In the records below, reproduce verbatim every line from the one containing "Перейдя на карточку" down to the one containing "формой обратного звонка, кликнув", including both of those lines.
▽
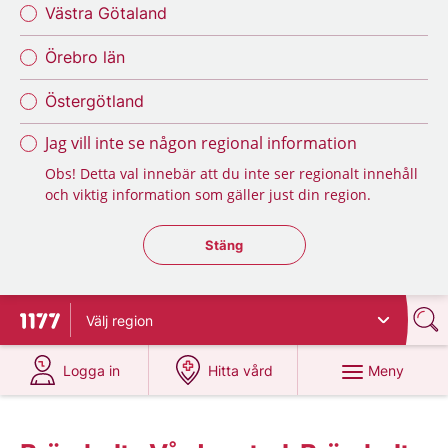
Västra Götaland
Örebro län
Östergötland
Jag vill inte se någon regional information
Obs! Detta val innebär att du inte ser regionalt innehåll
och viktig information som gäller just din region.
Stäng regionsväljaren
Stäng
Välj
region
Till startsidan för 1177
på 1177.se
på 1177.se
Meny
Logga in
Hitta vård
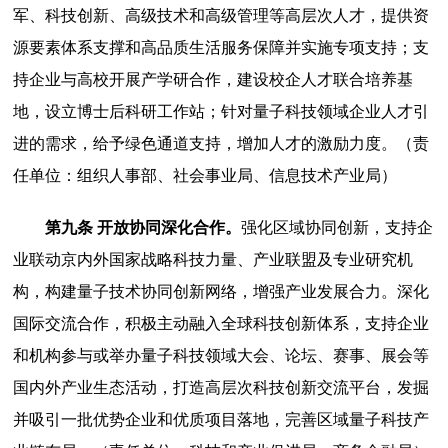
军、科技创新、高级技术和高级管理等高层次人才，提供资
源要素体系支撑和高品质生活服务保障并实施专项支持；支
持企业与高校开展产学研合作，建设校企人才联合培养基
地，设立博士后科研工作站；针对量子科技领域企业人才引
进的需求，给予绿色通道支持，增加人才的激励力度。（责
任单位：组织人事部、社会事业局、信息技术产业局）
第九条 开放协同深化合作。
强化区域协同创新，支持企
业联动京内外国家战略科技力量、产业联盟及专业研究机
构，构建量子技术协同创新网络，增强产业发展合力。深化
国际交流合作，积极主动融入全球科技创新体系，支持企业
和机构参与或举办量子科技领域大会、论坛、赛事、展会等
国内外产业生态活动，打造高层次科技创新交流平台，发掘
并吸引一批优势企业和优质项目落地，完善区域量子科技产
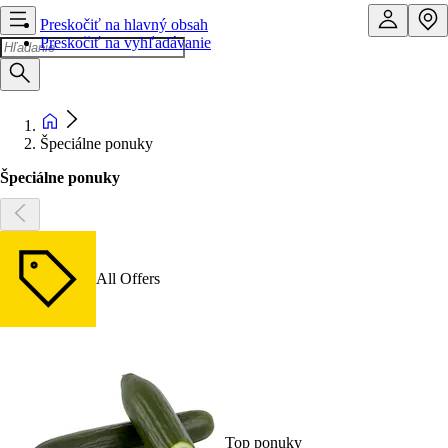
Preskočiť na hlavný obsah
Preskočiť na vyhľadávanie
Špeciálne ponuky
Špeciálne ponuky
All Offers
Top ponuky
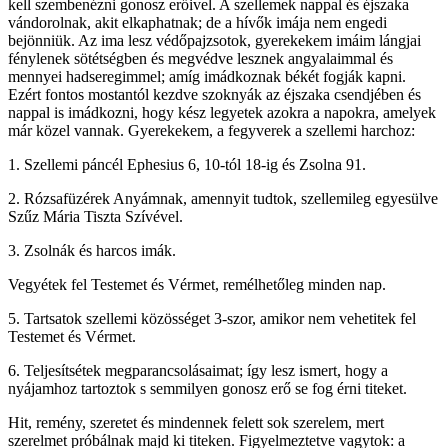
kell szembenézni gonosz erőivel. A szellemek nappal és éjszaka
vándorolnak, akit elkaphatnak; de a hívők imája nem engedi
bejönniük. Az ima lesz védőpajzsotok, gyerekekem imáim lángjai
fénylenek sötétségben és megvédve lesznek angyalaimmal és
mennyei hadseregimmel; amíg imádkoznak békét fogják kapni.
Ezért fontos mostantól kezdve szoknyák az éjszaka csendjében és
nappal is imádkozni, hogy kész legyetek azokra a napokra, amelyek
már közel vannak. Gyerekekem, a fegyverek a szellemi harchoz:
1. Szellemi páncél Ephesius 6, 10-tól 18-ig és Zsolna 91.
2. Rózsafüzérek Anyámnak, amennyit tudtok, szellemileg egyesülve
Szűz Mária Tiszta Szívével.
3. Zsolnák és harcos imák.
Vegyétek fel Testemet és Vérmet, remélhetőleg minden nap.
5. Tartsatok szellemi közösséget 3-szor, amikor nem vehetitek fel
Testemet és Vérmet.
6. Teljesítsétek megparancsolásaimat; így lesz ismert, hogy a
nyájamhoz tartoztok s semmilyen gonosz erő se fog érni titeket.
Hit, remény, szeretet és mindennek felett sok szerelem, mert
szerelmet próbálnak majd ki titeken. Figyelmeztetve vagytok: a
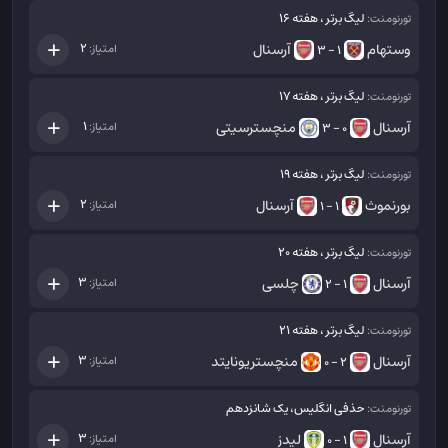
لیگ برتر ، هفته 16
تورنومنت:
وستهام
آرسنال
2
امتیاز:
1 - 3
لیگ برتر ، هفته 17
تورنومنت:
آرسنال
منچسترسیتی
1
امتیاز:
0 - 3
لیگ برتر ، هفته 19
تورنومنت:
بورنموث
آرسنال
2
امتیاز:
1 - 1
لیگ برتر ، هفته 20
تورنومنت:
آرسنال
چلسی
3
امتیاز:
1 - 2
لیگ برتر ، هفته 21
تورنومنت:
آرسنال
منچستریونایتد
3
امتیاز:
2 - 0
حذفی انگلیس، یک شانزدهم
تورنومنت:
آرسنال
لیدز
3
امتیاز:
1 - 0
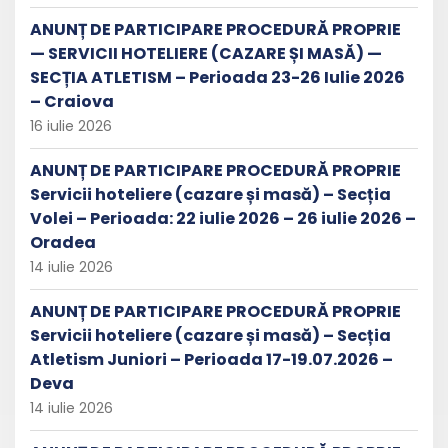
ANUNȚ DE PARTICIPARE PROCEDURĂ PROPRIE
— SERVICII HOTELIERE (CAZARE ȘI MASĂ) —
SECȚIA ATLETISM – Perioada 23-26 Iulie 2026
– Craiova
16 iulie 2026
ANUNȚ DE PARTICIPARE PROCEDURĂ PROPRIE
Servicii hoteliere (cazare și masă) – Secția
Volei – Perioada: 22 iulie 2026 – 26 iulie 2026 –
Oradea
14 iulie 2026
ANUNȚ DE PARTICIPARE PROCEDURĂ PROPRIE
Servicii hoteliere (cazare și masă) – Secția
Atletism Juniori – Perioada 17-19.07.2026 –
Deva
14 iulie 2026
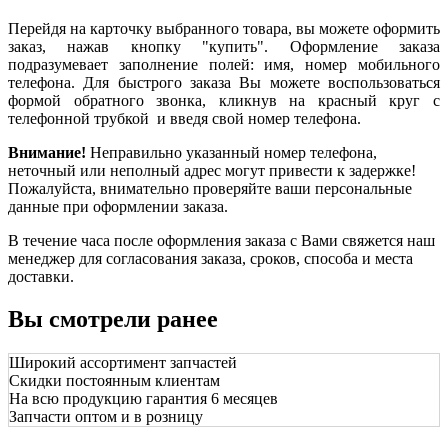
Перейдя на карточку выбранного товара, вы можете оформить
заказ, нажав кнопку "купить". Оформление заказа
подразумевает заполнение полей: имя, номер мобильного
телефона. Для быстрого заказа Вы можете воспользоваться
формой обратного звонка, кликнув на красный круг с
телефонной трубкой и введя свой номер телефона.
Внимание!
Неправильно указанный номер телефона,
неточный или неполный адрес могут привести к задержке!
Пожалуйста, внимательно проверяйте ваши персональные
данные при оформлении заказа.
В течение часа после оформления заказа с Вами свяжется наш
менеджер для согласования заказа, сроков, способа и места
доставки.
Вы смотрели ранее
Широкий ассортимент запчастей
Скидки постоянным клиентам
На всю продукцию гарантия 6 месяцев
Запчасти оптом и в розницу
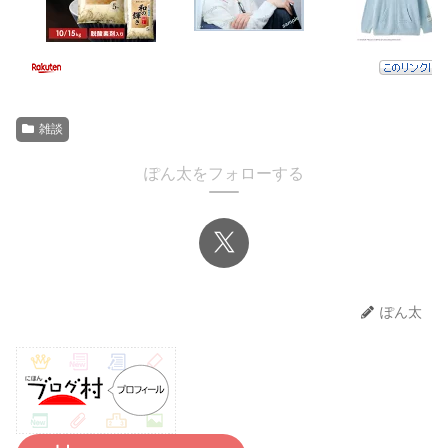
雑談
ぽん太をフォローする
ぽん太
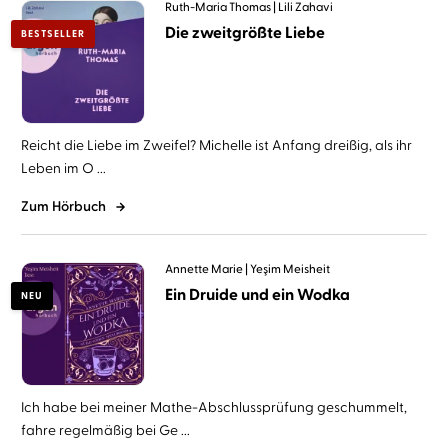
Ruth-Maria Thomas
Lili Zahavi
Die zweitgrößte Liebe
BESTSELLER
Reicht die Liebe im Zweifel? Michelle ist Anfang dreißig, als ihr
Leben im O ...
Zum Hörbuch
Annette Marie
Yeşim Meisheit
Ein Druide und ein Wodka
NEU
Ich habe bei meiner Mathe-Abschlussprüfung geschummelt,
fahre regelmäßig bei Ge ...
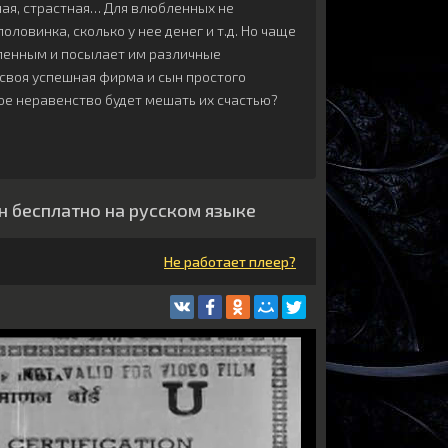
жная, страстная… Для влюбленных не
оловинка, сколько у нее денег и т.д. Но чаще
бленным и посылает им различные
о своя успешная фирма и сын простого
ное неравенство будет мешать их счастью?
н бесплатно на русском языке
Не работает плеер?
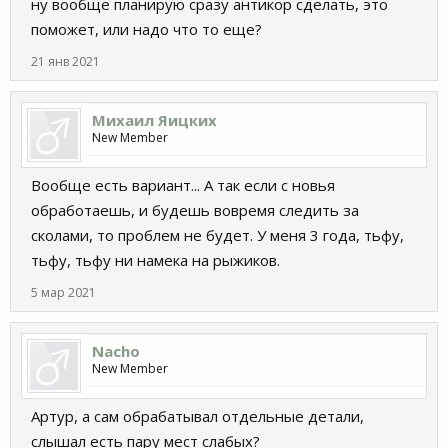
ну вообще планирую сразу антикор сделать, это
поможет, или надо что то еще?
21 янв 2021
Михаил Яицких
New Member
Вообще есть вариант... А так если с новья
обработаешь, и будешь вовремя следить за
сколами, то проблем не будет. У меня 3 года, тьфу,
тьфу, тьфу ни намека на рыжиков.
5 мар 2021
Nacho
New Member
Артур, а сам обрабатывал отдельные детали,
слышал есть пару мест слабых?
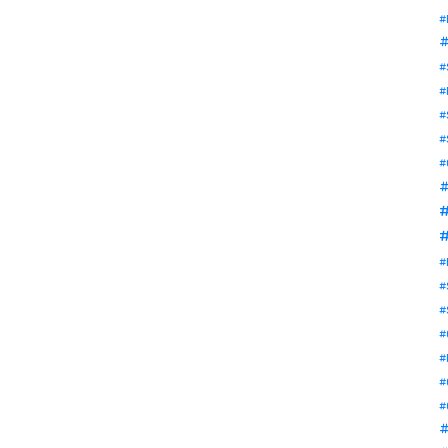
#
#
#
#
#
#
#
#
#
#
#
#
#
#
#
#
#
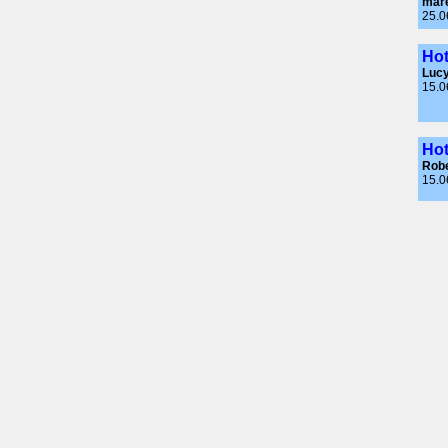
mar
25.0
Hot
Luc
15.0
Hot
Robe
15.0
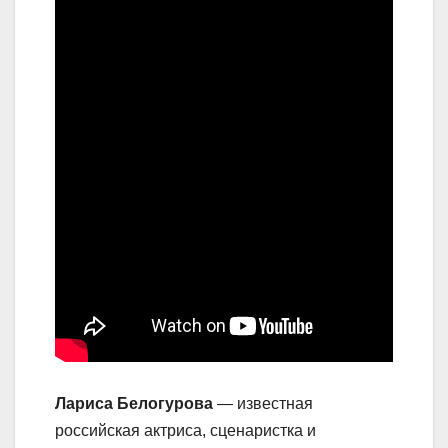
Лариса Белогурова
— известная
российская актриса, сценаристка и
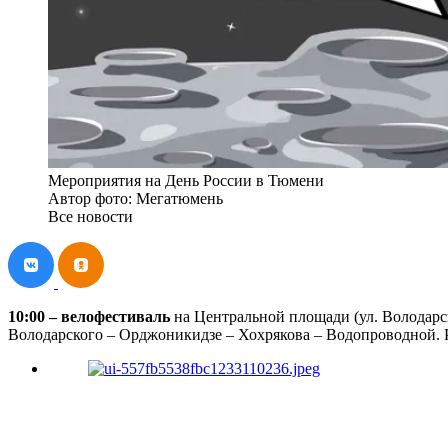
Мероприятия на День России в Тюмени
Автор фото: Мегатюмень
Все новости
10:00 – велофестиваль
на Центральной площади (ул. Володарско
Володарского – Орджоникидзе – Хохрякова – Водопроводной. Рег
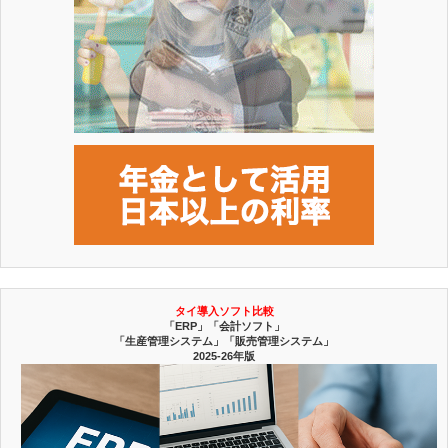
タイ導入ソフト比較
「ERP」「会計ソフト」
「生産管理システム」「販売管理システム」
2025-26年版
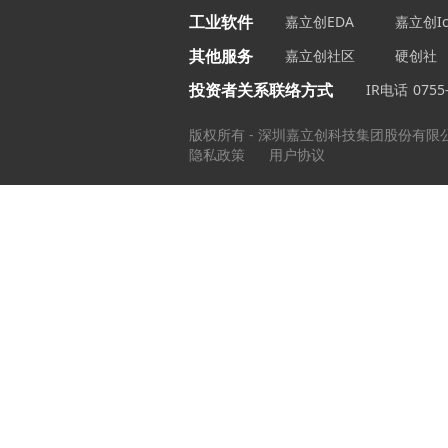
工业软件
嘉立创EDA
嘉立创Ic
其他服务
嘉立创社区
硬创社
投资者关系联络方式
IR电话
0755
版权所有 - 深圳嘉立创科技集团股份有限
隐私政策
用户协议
△
**Solution to the problem:**
Перейдя на карточку выбранного товара, вы можете оформить
заказ, нажав кнопку "купить". Оформление заказа
подразумевает заполнение полей: имя, номер мобильного
телефона. Для быстрого заказа Вы можете воспользоваться
формой обратного звонка, кликнув на красный круг с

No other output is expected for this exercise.